**Parts of the exercise**
- A) According to the article on the Penn State investigation, how long did Freeh's investigation take?
- B) Write what comes next in the article on the Penn State investigation, starting after its final sentence.

**Exercise passage**
○ ○ ○
The New York Times
By Joe Sexton
July 12, 2012
The most senior officials at Penn State University failed for more than a decade to take any steps to protect the children victimized by Jerry Sandusky, the longtime lieutenant to head football coach Joe Paterno, according to an independent investigation of the sexual abuse scandal that rocked the university last fall.
“Our most saddening and sobering finding is the total disregard for the safety and welfare of Sandusky’s child victims,” said Louis J. Freeh, the former federal judge and director of the F.B.I. who oversaw the investigation. “The most powerful men at Penn State failed to take any steps for 14 years to protect the children who Sandusky victimized.”
Freeh’s investigation — which took seven months and involved more than 400 interviews and the review of more than 3.5 million documents — accuses Paterno, the university’s former president and others of deliberately hiding facts about Sandusky’s sexually predatory behavior over the years.
“In order to avoid the consequences of bad publicity,” the most powerful leaders of Penn State University “repeatedly concealed critical facts relating to Sandusky’s child abuse from the authorities, the board of trustees, the Penn State community and the public at large.”
The investigation’s findings doubtless will have significant ramifications — for Paterno’s legacy, for the university’s legal liability as it seeks to compensate Sandusky’s victims, and perhaps for the wider world of major college athletics.
Already, though, the fallout from the Sandusky scandal has been extraordinary, its effects felt in everything from the shake-up in the most senior ranks of the university to the football program’s ability to recruit the country’s most talented high school prospects to a growing wariness among parents about the relationships their children have with their sports coaches.
○ ○ ○
**Dataset**

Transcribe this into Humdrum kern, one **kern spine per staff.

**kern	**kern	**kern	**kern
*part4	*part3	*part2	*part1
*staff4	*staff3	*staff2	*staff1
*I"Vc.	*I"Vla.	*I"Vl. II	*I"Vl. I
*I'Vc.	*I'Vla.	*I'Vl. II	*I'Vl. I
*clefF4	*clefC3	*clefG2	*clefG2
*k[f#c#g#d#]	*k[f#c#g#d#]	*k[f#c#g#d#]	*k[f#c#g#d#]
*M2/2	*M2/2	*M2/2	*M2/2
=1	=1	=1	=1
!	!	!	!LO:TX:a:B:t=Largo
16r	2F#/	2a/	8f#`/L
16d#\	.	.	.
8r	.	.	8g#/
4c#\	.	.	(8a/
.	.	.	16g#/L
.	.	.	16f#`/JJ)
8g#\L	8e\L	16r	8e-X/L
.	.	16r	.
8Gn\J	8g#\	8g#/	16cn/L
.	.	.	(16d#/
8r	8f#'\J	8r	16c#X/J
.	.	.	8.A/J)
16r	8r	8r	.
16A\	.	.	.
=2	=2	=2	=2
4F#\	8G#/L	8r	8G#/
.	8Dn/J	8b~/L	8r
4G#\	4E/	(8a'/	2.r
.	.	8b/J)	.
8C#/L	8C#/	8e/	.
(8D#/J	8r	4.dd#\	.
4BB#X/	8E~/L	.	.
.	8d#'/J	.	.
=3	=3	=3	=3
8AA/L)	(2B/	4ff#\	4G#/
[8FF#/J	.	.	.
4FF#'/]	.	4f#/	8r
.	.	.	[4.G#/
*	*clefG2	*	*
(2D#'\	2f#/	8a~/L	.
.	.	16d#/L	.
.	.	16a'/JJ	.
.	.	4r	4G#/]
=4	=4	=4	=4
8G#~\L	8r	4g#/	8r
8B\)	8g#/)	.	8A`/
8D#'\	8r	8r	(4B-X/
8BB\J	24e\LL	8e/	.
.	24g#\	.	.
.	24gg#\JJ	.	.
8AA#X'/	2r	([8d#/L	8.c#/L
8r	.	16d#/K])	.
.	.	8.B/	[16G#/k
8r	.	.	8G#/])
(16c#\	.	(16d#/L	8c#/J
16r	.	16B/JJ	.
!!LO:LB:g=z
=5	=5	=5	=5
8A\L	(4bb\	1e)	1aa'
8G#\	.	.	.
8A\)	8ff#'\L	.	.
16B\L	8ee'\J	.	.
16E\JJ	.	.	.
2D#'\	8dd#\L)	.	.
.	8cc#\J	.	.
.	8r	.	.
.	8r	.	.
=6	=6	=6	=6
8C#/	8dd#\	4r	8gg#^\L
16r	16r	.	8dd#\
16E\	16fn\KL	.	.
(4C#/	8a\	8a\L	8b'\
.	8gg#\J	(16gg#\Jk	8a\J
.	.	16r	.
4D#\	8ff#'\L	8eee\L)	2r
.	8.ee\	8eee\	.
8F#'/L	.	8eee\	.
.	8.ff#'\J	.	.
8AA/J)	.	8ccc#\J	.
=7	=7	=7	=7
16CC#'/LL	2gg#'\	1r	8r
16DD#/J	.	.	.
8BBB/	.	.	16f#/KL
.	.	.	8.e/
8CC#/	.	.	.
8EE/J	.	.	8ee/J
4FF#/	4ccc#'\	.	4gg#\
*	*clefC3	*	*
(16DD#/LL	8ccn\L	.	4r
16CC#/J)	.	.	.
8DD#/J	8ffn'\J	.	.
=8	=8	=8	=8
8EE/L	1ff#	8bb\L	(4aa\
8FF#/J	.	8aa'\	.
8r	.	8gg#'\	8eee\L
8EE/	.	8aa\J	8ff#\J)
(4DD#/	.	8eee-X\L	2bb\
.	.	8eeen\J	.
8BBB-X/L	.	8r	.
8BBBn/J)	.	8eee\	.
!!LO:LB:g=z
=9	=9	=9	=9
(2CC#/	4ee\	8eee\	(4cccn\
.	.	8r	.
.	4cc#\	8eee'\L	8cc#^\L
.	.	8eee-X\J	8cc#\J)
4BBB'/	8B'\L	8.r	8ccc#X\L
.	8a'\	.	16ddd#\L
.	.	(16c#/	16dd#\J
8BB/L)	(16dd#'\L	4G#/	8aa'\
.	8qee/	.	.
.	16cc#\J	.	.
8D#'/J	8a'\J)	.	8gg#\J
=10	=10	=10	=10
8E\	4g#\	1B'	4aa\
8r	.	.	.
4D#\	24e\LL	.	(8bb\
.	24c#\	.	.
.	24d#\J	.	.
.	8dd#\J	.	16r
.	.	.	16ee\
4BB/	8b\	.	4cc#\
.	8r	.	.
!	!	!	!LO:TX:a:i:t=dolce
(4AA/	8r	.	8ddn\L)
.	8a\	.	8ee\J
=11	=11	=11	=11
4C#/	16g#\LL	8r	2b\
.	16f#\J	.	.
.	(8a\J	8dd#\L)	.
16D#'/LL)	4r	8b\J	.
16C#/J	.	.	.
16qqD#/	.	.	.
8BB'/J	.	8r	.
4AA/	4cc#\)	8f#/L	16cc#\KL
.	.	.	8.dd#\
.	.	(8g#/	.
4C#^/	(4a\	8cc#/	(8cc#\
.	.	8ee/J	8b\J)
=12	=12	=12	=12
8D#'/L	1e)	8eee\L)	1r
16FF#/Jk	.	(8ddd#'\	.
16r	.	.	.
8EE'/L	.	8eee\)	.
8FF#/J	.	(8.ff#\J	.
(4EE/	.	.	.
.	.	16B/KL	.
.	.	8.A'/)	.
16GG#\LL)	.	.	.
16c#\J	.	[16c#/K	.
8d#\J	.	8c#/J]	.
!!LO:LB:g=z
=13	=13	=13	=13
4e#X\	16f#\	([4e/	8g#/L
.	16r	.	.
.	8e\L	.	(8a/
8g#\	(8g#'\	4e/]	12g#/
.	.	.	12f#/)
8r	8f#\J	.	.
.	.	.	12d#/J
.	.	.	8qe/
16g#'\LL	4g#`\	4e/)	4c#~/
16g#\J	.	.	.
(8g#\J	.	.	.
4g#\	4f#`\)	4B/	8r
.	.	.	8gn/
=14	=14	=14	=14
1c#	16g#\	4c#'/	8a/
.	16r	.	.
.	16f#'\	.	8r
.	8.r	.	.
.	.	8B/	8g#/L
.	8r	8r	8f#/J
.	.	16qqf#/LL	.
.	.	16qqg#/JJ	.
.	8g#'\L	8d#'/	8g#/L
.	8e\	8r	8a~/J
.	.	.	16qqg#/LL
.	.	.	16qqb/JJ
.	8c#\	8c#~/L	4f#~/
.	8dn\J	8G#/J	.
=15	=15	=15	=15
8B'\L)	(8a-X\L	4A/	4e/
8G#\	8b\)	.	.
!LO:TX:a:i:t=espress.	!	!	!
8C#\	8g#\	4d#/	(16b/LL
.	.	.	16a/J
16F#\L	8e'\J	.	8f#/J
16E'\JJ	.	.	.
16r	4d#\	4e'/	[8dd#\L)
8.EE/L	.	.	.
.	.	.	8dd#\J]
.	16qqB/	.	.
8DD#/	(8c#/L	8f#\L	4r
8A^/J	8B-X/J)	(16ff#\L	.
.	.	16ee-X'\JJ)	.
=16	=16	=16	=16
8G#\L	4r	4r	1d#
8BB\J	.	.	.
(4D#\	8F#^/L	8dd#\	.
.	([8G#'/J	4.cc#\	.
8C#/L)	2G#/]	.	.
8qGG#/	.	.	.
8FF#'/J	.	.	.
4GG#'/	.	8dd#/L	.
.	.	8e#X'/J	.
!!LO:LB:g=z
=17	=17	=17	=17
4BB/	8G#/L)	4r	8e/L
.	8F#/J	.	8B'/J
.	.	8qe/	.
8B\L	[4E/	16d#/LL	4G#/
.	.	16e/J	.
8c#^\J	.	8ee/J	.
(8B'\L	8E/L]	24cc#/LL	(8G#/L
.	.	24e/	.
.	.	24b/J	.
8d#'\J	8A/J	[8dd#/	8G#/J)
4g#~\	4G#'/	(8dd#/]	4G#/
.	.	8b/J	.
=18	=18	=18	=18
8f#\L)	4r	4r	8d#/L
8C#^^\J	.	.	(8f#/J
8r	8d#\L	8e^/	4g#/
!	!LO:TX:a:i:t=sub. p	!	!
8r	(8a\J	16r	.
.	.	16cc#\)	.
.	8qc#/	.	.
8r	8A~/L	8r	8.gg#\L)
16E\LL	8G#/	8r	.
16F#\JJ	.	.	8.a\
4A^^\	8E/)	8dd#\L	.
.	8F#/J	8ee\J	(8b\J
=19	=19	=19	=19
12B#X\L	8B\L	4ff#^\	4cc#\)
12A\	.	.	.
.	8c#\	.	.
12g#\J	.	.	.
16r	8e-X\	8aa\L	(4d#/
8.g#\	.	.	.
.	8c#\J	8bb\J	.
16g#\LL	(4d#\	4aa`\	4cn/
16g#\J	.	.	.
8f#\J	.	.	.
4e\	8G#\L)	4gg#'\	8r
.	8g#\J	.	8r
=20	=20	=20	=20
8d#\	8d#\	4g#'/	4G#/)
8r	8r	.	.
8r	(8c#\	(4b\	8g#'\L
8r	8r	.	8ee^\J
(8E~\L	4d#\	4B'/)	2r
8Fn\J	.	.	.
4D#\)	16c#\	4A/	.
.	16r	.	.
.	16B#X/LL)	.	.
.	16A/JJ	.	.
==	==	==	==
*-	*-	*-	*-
○ ○ ○
**Results for each task**
- A) Seven months.

- B)
Sandusky last month was convicted of 45 counts of sexual abuse, including rape and sodomy, by a jury in Bellefonte, Pa. The jury found he had attacked young boys at his home, on the Penn State campus and at other locations over many years.
Freeh was named to head the investigation by the university’s board of trustees shortly after Sandusky was arrested and two senior university officials were criminally charged for perjury in November 2011.
“No one is above scrutiny,” Kenneth Frazier, a trustee, said at the time Freeh’s probe was announced. “He has complete rein to follow any lead, to look into every corner of the university to get to the bottom of what happened.”
The Paterno family, in an attempt to blunt the force of any critical findings by Freeh, had issued a statement Tuesday that sought to undermine the fairness of the investigation. The statement said Paterno, who died in January, had been eager to tell all he knew about the university’s dealings with Sandusky and had admitted to having failed to do more to stop Sandusky. But it lamented what it called the improper and misleading disclosure in recent weeks of aspects of Freeh’s findings.
Paterno, in a letter he had prepared but was not published before his death, asserted that whatever the failings in the Sandusky affair — his or the university’s — it did not constitute a “football scandal.”